Directions ▸ Copy the stretch of the LED light string passage from "Moreover, both the" through "the controller 20C.", substituting "control unit 20C" for "controller 20C" at every occurrence.

Source passage ▸
----------------------------------------
Moreover, the light emitting diode driving apparatus 10 can be
burned repeatedly. Moreover, the radio frequency identification tag
128 is the passive radio frequency identification tag, so that the
present disclosure can achieve the purpose of saving more power.
Moreover, compared to the burning data being sent through the power
carriers when burning, the present disclosure can avoid incorrectly
determining the conventional carrier signals as the burning signal.
Moreover, both the first signal 302 (in FIG. 3) and the lighting
driving signal 10814 (in FIG. 4) are the wireless signals, so that
the arrangement of the present disclosure can be wider, and is not
limited by the lengths of the wires.
[0077] FIG. 8 shows a block diagram of an LED light string
according to the present disclosure. The LED light string 100C is a
two-wire structure, and the LED light string 100C includes a
plurality of LED modules 10C and a controller 20C. The LED modules
10C are electrically connected to each other. The controller 20C
includes a power conversion circuit (not shown) and a control
circuit (not shown), i.e., the power conversion circuit and the
control circuit may be integrated into the controller 20C.
Specifically, the controller 20C may be implemented by a physical
circuit control box including the power conversion circuit and the
control circuit. The power conversion circuit receives an AC power
source Vac and converts the AC power source Vac into a DC power
source. The control circuit receives the DC power source to supply
the required DC power for the control circuit and the LED light
string 100C.
----------------------------------------
Dataset content ▸
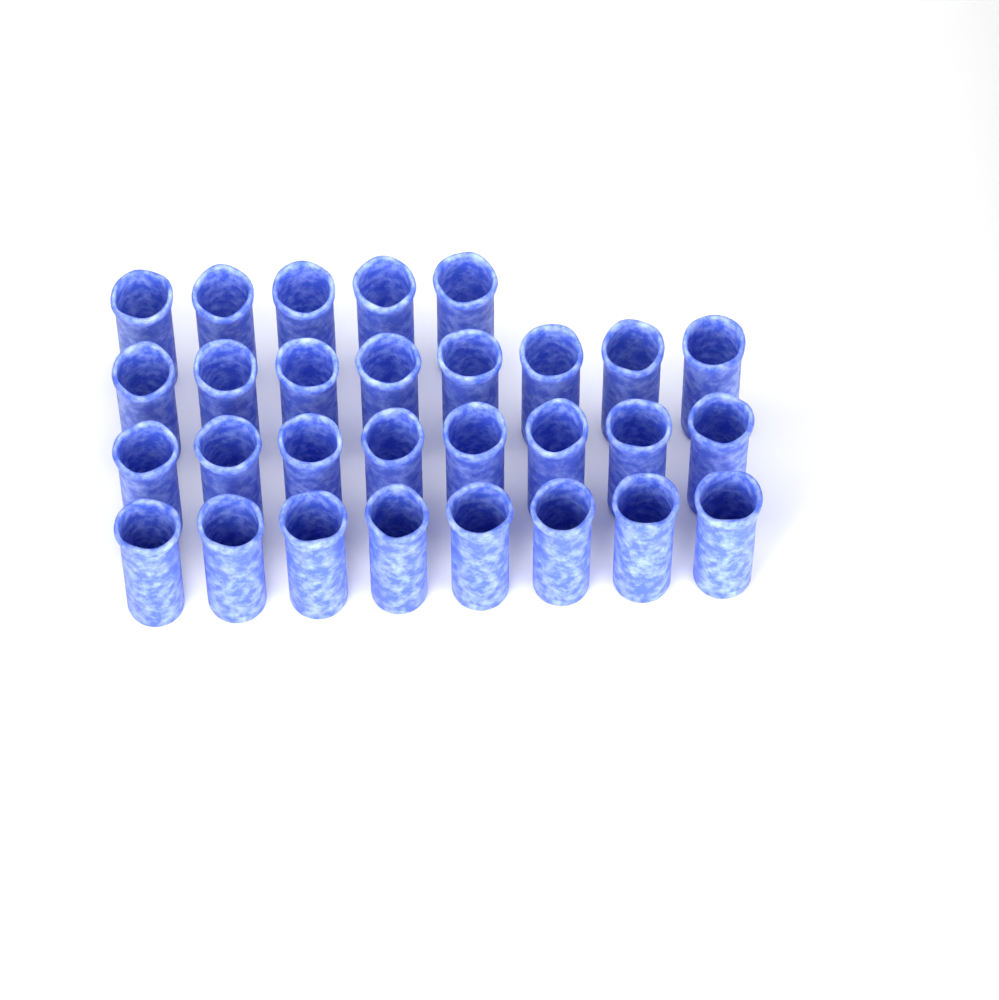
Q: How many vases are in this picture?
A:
----------------------------------------
Solution ▸
Moreover, both the first signal 302 (in FIG. 3) and the lighting
driving signal 10814 (in FIG. 4) are the wireless signals, so that
the arrangement of the present disclosure can be wider, and is not
limited by the lengths of the wires.
[0077] FIG. 8 shows a block diagram of an LED light string
according to the present disclosure. The LED light string 100C is a
two-wire structure, and the LED light string 100C includes a
plurality of LED modules 10C and a control unit 20C. The LED modules
10C are electrically connected to each other. The control unit 20C
includes a power conversion circuit (not shown) and a control
circuit (not shown), i.e., the power conversion circuit and the
control circuit may be integrated into the control unit 20C.